In 2017, American rapper Lil Peep died of an accidental drug overdose; he was managed by FAE. The rapper's mother Liza Womack filed wrongful death charges against FAE in 2019, accusing them of "negligence and other breaches of contract which, the lawsuit alleges, contributed to his death in 2017 of an accidental drugs overdose." Among the claims in the lawsuit are that FAE was complicit in providing access to "illegal drugs" and "prescription medications", and that the company knowingly allowed drug use to take place during the rapper's tour "despite being aware of his addiction". At one point, the lawsuit charges that FAE encouraged the star to take drugs. In a responding statement, FAE expressed disappointment in the lawsuit:

"Lil Peep's death from an accidental drug overdose was a terrible tragedy. However, the claim that First Access Entertainment, any of its employees, or Chase Ortega, or anyone else under our auspices, was somehow responsible for, complicit in, or contributed to his death is categorically untrue. In fact, we consistently encouraged Peep to stop abusing drugs and to distance himself from the negative influence of the drug users and enablers with whom he chose to associate."

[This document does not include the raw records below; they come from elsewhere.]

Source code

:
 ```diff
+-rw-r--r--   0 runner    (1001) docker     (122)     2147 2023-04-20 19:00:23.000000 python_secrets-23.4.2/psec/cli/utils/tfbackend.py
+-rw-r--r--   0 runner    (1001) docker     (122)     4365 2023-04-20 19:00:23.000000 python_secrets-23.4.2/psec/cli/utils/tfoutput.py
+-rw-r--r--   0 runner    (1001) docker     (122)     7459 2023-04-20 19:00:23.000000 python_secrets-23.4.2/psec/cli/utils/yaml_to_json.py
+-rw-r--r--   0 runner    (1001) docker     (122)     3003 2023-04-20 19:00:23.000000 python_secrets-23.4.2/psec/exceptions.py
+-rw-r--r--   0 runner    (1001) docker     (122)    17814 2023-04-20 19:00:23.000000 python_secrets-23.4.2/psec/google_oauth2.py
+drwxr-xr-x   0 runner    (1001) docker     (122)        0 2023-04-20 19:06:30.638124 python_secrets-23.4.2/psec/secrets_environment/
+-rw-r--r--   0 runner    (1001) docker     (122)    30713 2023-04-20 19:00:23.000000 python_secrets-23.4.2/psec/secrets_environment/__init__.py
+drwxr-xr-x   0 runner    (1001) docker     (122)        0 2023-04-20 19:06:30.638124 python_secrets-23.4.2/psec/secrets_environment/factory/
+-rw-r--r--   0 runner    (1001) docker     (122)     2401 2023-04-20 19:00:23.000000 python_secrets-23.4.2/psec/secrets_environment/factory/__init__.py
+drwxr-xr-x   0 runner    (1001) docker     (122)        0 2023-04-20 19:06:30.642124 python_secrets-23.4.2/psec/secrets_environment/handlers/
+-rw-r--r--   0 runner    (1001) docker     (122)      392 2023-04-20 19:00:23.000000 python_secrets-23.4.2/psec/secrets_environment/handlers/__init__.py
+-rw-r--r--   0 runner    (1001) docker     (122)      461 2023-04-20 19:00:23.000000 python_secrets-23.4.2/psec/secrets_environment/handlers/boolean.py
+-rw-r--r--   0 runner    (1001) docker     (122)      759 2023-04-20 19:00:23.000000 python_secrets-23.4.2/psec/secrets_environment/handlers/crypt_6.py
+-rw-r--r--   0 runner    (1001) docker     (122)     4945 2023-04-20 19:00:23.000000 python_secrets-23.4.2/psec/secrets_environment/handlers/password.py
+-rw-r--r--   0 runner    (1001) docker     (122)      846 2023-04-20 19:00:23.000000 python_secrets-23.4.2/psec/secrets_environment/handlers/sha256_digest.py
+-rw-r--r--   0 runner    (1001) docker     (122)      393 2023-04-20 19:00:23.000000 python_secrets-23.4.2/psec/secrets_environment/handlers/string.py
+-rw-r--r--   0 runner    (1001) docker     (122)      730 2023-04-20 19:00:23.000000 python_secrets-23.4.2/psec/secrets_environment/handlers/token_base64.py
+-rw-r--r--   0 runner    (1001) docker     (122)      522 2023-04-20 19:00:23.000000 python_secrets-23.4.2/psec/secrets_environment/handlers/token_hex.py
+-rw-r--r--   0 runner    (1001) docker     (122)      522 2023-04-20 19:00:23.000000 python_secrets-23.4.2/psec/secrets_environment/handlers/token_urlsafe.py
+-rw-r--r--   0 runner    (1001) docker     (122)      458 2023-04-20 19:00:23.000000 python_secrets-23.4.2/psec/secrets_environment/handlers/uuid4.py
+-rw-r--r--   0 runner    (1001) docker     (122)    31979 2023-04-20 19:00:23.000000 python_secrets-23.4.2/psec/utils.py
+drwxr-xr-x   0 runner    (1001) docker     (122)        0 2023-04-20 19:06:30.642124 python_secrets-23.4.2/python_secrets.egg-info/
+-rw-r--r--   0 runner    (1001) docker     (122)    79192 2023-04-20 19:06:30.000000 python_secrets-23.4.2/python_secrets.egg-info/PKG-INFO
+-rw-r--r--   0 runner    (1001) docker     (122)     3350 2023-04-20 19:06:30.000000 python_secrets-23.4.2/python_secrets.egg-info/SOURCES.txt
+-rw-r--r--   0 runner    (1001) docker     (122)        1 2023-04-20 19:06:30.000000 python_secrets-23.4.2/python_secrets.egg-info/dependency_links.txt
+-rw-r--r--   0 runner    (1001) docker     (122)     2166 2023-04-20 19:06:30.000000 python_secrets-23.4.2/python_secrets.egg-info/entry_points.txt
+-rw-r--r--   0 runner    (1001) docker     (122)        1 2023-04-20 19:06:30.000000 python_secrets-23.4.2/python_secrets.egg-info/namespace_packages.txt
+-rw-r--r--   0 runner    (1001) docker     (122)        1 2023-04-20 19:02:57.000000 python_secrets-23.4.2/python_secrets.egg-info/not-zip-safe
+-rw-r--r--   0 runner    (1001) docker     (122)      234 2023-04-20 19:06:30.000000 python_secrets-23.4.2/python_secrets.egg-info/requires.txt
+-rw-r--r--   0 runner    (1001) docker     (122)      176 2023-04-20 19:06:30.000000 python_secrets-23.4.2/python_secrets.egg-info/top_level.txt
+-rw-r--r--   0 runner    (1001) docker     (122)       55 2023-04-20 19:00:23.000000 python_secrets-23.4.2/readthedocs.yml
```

FAE formally filed court documents at the Los Angeles County Superior Court on 23 December 2019 to dispute all claims, including claims of negligence, breach of contract, "and wrongful death". Stennett told Rolling Stone that "[she] felt very protective of Lil Peep from day one." In later documents and court filings, the company said that their work with Lil Peep was an "arm's length business arrangement", something disputed by the rapper's mother.

Despite court filings, FAE supported the release of Peep's first posthumous album Come Over When You're Sober, Pt. 2 (2018), which reached number four on the US Billboard 200 chart, a career-best for the rapper. At the start of 2020, the company released statements about their belief that they had no contractual responsibility for Lil Peep's personal life, and that a ruling to suggest so would damage management businesses, "Imposing a duty on FAE Ltd. or FAE LLC to prevent [Lil Peep's] drug overdose would extend the boundaries of legal obligations far beyond any precedent, and far beyond the contractual obligations and reasonable expectations of parties doing business. It would convert businesses engaged in the music and entertainment industries into full-time babysitters for artists. That clearly was not the parties' intent upon entering 'the JVA [(joint-venture agreement)].'"

===Adam Lublin===
Adam Lublin, a former executive of AEG, worked for FAE as a consultant. In 2019, he was charged with "two counts of burglary and one count of sexual abuse" at the Manhattan Criminal Court, before being charged "on a second count of sexual abuse and burglary against the first victim's roommate". The company subsequently terminated all business with Lublin.